Guest Column: New president speaks on MRU’s future
Thank you for this opportunity to introduce myself and my plans for the upcoming academic year.
First, some background. I did my undergraduate at Wilfrid Laurier University in the early ‘80s. I have always been interested in politics, and I served as vice-president of the Student Association. I have a deep appreciation for student associations and their role as the voice of student concerns on academic matters and as supporters of excellence in education. Student associations also serve an important social function, from campus pubs to campus clubs.
After earning two graduate degrees, I returned to Laurier as an Assistant Professor. Laurier is a mid-size, primarily undergraduate school that shares a city with the University of Waterloo. But Laurier’s relationship with the “big school up the street” is collaborative, not competitive. I see parallels between Laurier and Mount Royal: in a two-university town, we both believe that “when you are different, you can do different things — and you can do them extremely well.”
So, why am I excited about coming to Mount Royal? Certainly, every post-secondary institution has its challenges, but Mount Royal’s strength is its people: committed and vibrant faculty and staff; professional managers and directors working closely with senior academic and administrative leaders; enthusiastic and bright students; a supportive community.

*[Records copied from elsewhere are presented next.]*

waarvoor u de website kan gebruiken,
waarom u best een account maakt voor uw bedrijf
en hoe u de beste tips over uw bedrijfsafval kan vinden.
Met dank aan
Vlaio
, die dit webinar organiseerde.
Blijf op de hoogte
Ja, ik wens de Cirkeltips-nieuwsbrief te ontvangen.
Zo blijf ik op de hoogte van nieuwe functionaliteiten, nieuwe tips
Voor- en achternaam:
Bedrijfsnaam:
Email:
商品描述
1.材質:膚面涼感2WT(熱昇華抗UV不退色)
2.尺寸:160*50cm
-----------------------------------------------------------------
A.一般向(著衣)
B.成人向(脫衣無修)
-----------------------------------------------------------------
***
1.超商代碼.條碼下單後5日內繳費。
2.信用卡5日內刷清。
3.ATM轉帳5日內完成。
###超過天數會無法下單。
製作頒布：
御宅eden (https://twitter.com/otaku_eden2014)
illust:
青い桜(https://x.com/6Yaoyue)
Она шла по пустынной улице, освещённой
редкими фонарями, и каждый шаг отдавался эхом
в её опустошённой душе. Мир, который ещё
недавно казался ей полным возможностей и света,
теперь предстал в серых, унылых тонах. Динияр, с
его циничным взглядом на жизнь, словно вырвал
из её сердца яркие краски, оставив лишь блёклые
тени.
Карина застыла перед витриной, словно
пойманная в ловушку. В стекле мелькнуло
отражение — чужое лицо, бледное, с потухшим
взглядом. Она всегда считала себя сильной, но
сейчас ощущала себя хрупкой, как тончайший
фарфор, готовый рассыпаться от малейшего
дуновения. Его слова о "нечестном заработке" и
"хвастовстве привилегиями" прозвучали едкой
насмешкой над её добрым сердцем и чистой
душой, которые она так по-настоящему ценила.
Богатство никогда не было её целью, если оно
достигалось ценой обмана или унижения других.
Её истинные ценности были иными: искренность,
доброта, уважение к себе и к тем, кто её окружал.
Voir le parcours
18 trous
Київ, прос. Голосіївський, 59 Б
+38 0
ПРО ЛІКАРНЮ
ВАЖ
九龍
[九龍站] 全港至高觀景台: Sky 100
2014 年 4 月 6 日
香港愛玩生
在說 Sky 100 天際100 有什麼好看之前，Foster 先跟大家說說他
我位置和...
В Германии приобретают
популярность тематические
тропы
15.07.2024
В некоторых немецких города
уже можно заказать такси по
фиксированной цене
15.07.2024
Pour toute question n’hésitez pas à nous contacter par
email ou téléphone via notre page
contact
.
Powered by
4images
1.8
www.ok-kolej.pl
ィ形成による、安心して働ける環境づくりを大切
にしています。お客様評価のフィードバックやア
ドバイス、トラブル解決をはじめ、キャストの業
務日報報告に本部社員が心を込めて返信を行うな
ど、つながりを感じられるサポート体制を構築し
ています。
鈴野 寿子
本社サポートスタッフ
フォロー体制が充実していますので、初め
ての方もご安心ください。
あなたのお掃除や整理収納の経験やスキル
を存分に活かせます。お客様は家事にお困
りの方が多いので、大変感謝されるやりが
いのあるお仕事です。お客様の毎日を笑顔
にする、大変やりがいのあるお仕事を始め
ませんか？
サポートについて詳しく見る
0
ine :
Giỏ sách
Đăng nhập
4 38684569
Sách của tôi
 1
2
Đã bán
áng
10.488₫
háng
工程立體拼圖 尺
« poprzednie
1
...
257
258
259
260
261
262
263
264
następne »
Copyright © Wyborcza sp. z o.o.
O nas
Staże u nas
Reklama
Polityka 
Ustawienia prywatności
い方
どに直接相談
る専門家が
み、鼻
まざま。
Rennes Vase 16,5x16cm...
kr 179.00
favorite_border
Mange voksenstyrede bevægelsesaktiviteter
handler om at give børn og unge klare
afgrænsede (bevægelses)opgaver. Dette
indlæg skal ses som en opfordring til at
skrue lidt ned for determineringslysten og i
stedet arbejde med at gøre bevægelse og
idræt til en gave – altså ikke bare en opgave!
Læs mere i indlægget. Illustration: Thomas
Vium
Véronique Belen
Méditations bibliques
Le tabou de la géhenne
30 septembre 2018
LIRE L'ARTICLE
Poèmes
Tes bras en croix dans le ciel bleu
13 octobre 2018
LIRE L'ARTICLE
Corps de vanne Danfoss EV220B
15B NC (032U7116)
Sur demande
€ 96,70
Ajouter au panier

I foster principles of good governance — accountability, collegiality, a focus on problem solving, among others — and I embrace Mount Royal’s current vision of being Canada’s premier undergraduate institution. I see my role as helping to build the framework to achieve it, and I am interested in discussing and developing ways to measure our progress.
To help meet our goals, the Academic Plan is being updated to enhance our blending of research with teaching, and the Student Services Plan is being updated to support student success through programs and services inside and outside the classroom.
Under the strong leadership of Dave Marshall, Mount Royal became a university. Our challenge now is to “walk the university walk,” and here the Library is my priority, because libraries are the intellectual heart of any university.
And there are many other priorities across campus, so I will be meeting with as many people as possible, both internally and externally, to address those priorities.
Finally, we need to tell our story more broadly. We cannot be the country’s premier undergraduate institution if the country does not know who we are. The story is not the new President — it’s our integrated approach to teaching and learning, and how that approach helps students become thoughtful critical thinkers with a true understanding of community and citizenship.
The students of Mount Royal University have a role in telling that story. Together, we can reach our ambitions.
David Docherty is an author and former Dean of Arts at Wilfrid Laurier University.